::: Information

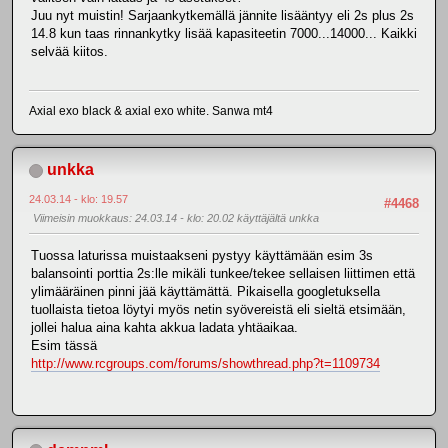
Juu nyt muistin! Sarjaankytkemällä jännite lisääntyy eli 2s plus 2s
14.8 kun taas rinnankytky lisää kapasiteetin 7000...14000... Kaikki
selvää kiitos.
Axial exo black & axial exo white. Sanwa mt4
unkka
24.03.14 - klo: 19.57
#4468
Viimeisin muokkaus
: 24.03.14 - klo: 20.02 käyttäjältä unkka
Tuossa laturissa muistaakseni pystyy käyttämään esim 3s
balansointi porttia 2s:lle mikäli tunkee/tekee sellaisen liittimen että
ylimääräinen pinni jää käyttämättä. Pikaisella googletuksella
tuollaista tietoa löytyi myös netin syövereistä eli sieltä etsimään,
jollei halua aina kahta akkua ladata yhtäaikaa.
Esim tässä
http://www.rcgroups.com/forums/showthread.php?t=1109734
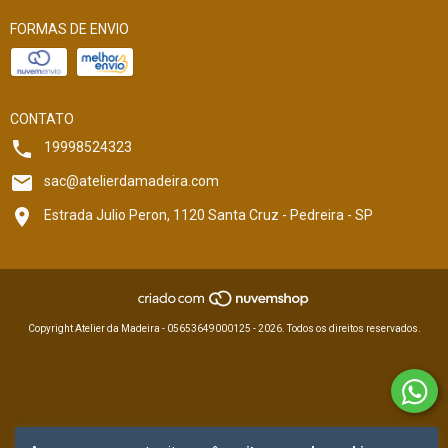
FORMAS DE ENVIO
CONTATO
19998524323
sac@atelierdamadeira.com
Estrada Julio Peron, 1120 Santa Cruz - Pedreira - SP
Copyright Atelier da Madeira - 05653649000125 - 2026. Todos os direitos reservados.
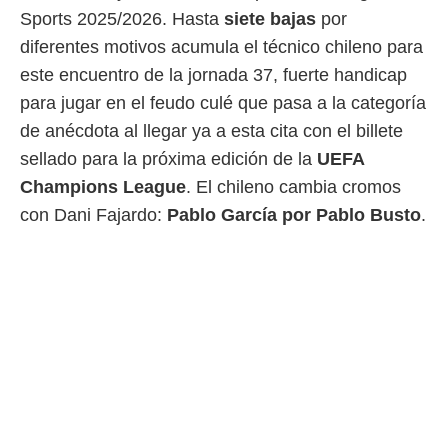
Sports 2025/2026. Hasta
siete bajas
por
 mismo.
sultar más
diferentes motivos acumula el técnico chileno para
 en nuestra
este encuentro de la jornada 37, fuerte handicap
 Cookies
y
ualquier
para jugar en el feudo culé que pasa a la categoría
de anécdota al llegar ya a esta cita con el billete
ento
 botón
sellado para la próxima edición de la
UEFA
ación de
Champions League
. El chileno cambia cromos
kies
 disponible
con Dani Fajardo:
Pablo García por Pablo Busto
.
e nuestra
.
IVAMENTE,
as
 a cookies
 no aceptar
ón de
uedes
uestro sitio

::::::

## What to do:
With "chileno" as the string to match, show every line of the entries above that has it.

## Answer space:
diferentes motivos acumula el técnico chileno para
. El chileno cambia cromos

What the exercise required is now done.